Reflections on "Testing Without Mocks"
Saturday 7 January 2023 18:30
James Shore has written a new draft of his "Testing Without Mocks: A Pattern Language" article which I thoroughly recommend reading, or at least the accompanying Mastodon thread.
To help me understand how this approach differs from a typical "testing with mocks" approach, I found it useful to think about three key questions:
-
Which parts of the system -- whether that be code, data, infrastructure or something else -- do you replace with test doubles?
-
How do you make those test doubles?
-
Who's responsible for making the test doubles?
By investigating the different answers to these questions, we can then see how we might mix and match those answers to explore other possible approaches. Let's dig in!
Question #1: which parts of the system do you replace with test doubles?
The typical approach with mocks is to replace an object's immediate dependencies with mocks. At the other end of the spectrum, if you're running end-to-end tests, you might use production code with non-production config, say to point the system at a temporary (but real) database.
Nullables says that we should run as much of our own code as possible, but avoid using real infrastructure.
So, we replace those dependencies on infrastructure at the lowest level, for instance by replacing stdout.write()
.
If you're mocking immediate dependencies, then you often end up mocking an awful lot of your interfaces at one point or another. I suspect an advantage of replacing dependencies at the lowest level is a much smaller, and therefore more manageable, set of interfaces that you have to replace.
Question #2: how do we make the test doubles?
Rather using a mocking framework, or making the real thing with different config,
you replace the lowest level of instructure with embedded stubs.

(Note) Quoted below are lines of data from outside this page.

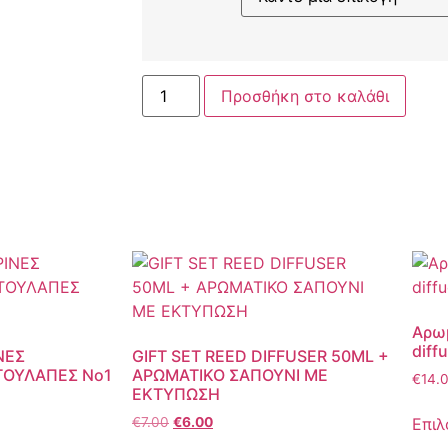
Προσθήκη στο καλάθι
Αρω
diff
ΝΕΣ
GIFT SET REED DIFFUSER 50ML +
ΤΟΥΛΑΠΕΣ Νο1
ΑΡΩΜΑΤΙΚΟ ΣΑΠΟΥΝΙ ΜΕ
€
14.
ΕΚΤΥΠΩΣΗ
Επιλ
€
7.00
€
6.00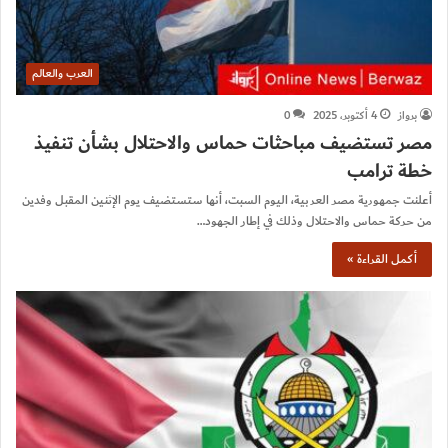
العرب والعالم
برواز
4 أكتوبر، 2025
0
مصر تستضيف مباحثات حماس والاحتلال بشأن تنفيذ
خطة ترامب
أعلنت جمهورية مصر العربية، اليوم السبت، أنها ستستضيف يوم الإثنين المقبل وفدين
من حركة حماس والاحتلال وذلك في إطار الجهود…
أكمل القراءة »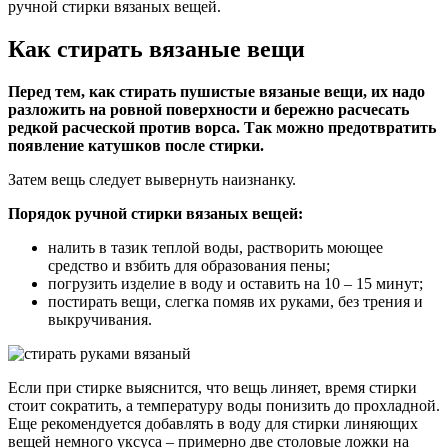
ручной стирки вязаных вещей.
Как стирать вязаные вещи
Перед тем, как стирать пушистые вязаные вещи, их надо
разложить на ровной поверхности и бережно расчесать
редкой расческой против ворса. Так можно предотвратить
появление катушков после стирки.
Затем вещь следует вывернуть наизнанку.
Порядок ручной стирки вязаных вещей:
налить в тазик теплой воды, растворить моющее
средство и взбить для образования пены;
погрузить изделие в воду и оставить на 10 – 15 минут;
постирать вещи, слегка помяв их руками, без трения и
выкручивания.
Если при стирке выяснится, что вещь линяет, время стирки
стоит сократить, а температуру воды понизить до прохладной.
Еще рекомендуется добавлять в воду для стирки линяющих
вещей немного уксуса – примерно две столовые ложки на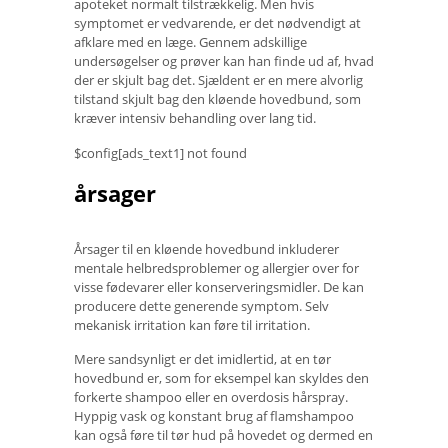
apoteket normalt tilstrækkelig. Men hvis
symptomet er vedvarende, er det nødvendigt at
afklare med en læge. Gennem adskillige
undersøgelser og prøver kan han finde ud af, hvad
der er skjult bag det. Sjældent er en mere alvorlig
tilstand skjult bag den kløende hovedbund, som
kræver intensiv behandling over lang tid.
$config[ads_text1] not found
årsager
Årsager til en kløende hovedbund inkluderer
mentale helbredsproblemer og allergier over for
visse fødevarer eller konserveringsmidler. De kan
producere dette generende symptom. Selv
mekanisk irritation kan føre til irritation.
Mere sandsynligt er det imidlertid, at en tør
hovedbund er, som for eksempel kan skyldes den
forkerte shampoo eller en overdosis hårspray.
Hyppig vask og konstant brug af flamshampoo
kan også føre til tør hud på hovedet og dermed en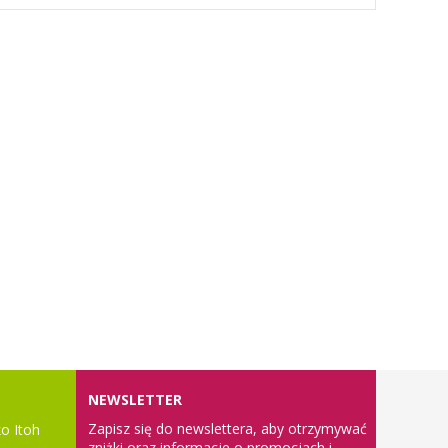
NEWSLETTER
Zapisz się do newslettera, aby otrzymywać
o Itoh
zniżki oraz informacje o promocjach i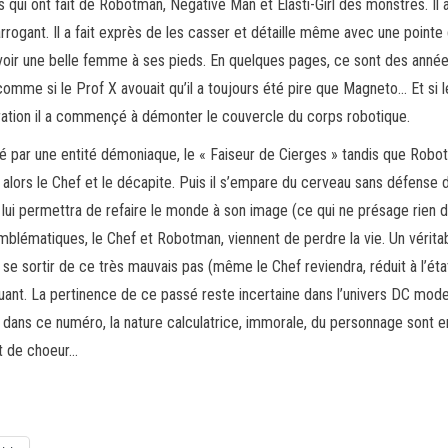
ui ont fait de Robotman, Negative Man et Elasti-Girl des monstres. Il a
rrogant. Il a fait exprès de les casser et détaille même avec une pointe 
’avoir une belle femme à ses pieds. En quelques pages, ce sont des années
 comme si le Prof X avouait qu’il a toujours été pire que Magneto… Et si
ration il a commençé à démonter le couvercle du corps robotique.
qué par une entité démoniaque, le « Faiseur de Cierges » tandis que Robo
e alors le Chef et le décapite. Puis il s’empare du cerveau sans défense d
i lui permettra de refaire le monde à son image (ce qui ne présage rien 
blématiques, le Chef et Robotman, viennent de perdre la vie. Un véritab
e sortir de ce très mauvais pas (même le Chef reviendra, réduit à l’état
t. La pertinence de ce passé reste incertaine dans l’univers DC modern
its dans ce numéro, la nature calculatrice, immorale, du personnage son
nt de choeur…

One way I think of embedded stubs is as in-memory implementations that do just enough to let the code run and the tests pass:
they don't need to be full implementations.
For instance, instead of calling random()
, just return a constant value.
We then make the other objects in our system nullable: that is, we provide a way to instantiate them with dependencies that are themselves either nullable or embedded stubs.
(This glosses over a lot of important detail in the original article, such as configurable responses and output tracking, which I'm leaving out for brevity.)
Question #3: who's responsible for making the test doubles?
Or, to put it another way, where does the code that sets up dependencies for tests live? The embedded stub pattern means that all of the code that implements an interface, whether for production or for testing, is in one place, rather than (for instance) each test case mocking an interface and having to correctly simulate how it works.
By putting this code in the same file as the production code, it means the knowledge of how the interface is supposed to work is in one place, reducing the risk of inconsistency and improving quality through repeated use.
Similarly, higher level interfaces have functions to create nullable instances in the same file as the functions that create the production instances. So, again, the knowledge of how to create a test instance of X is in one place, which is the same place as X itself, rather than scattered across multiple tests.
Mixing and matching
Now, I reckon you could pick and choose your answers to these questions. For instance, suppose your default is replacing immediate dependencies in the test case using a mocking framework. You could:
- keep using a mocking framework (different answer to question #2), but
- choose to mock the lowest level of infrastructure (same answer to question #1), and
- put all of the code that sets up the mocks (directly or indirectly) in one place (same answer to question #3).
Or you could:
- throw away the mocking framework and hand-write stubs (same answer to question #2), but
- still replace immediate dependencies (different answer to question #1), and
- write a separate implementation in each test case/suite (different answer to question #3).
These different combinations come with all sorts of different trade-offs, and some will be more useful than others. Personally, I've gotten a lot of mileage out of:
- making test doubles without a mocking framework, and
- putting the code to set up testable instances of X in the same place as X itself (so the knowledge of how X should work is in one place, and the code to simulate X isn't duplicated), but
- varying exactly at what level dependencies are replaced: sometimes immediate dependencies, sometimes the lowest level of infrastructure, sometimes somewhere in the middle. I often find that "somewhere in the middle" is where the simplest and most stable interface to replace (and therefore the one that leads to less brittle tests with clearer intent) can be found. It's entirely possible that this is an artefact of poor design choices on my part though!
Conclusion
These three questions gave me a way to interrogate the approach that James Shore describes, as well as more traditional approaches such as end-to-end testing and testing with mocks. To be clear, I think these three questions are a way to interrogate and explore approaches, not to characterise them entirely.
Each combination of answers will present its own particular challenges that need solving: if you haven't already done so, I strongly encourage you to read James Shore's original article to see how he does so.
We can, to some extent, mix and match the answers of these approaches, allowing us to consider and explore alternatives that match our own preferences and context. Even if an approach isn't the right choice at a given moment, perhaps some aspects of the approach or the underlying thinking can lead us to interesting new thoughts.
Thanks to James Shore for responding to my ramblings when I originally thought about this on Mastodon.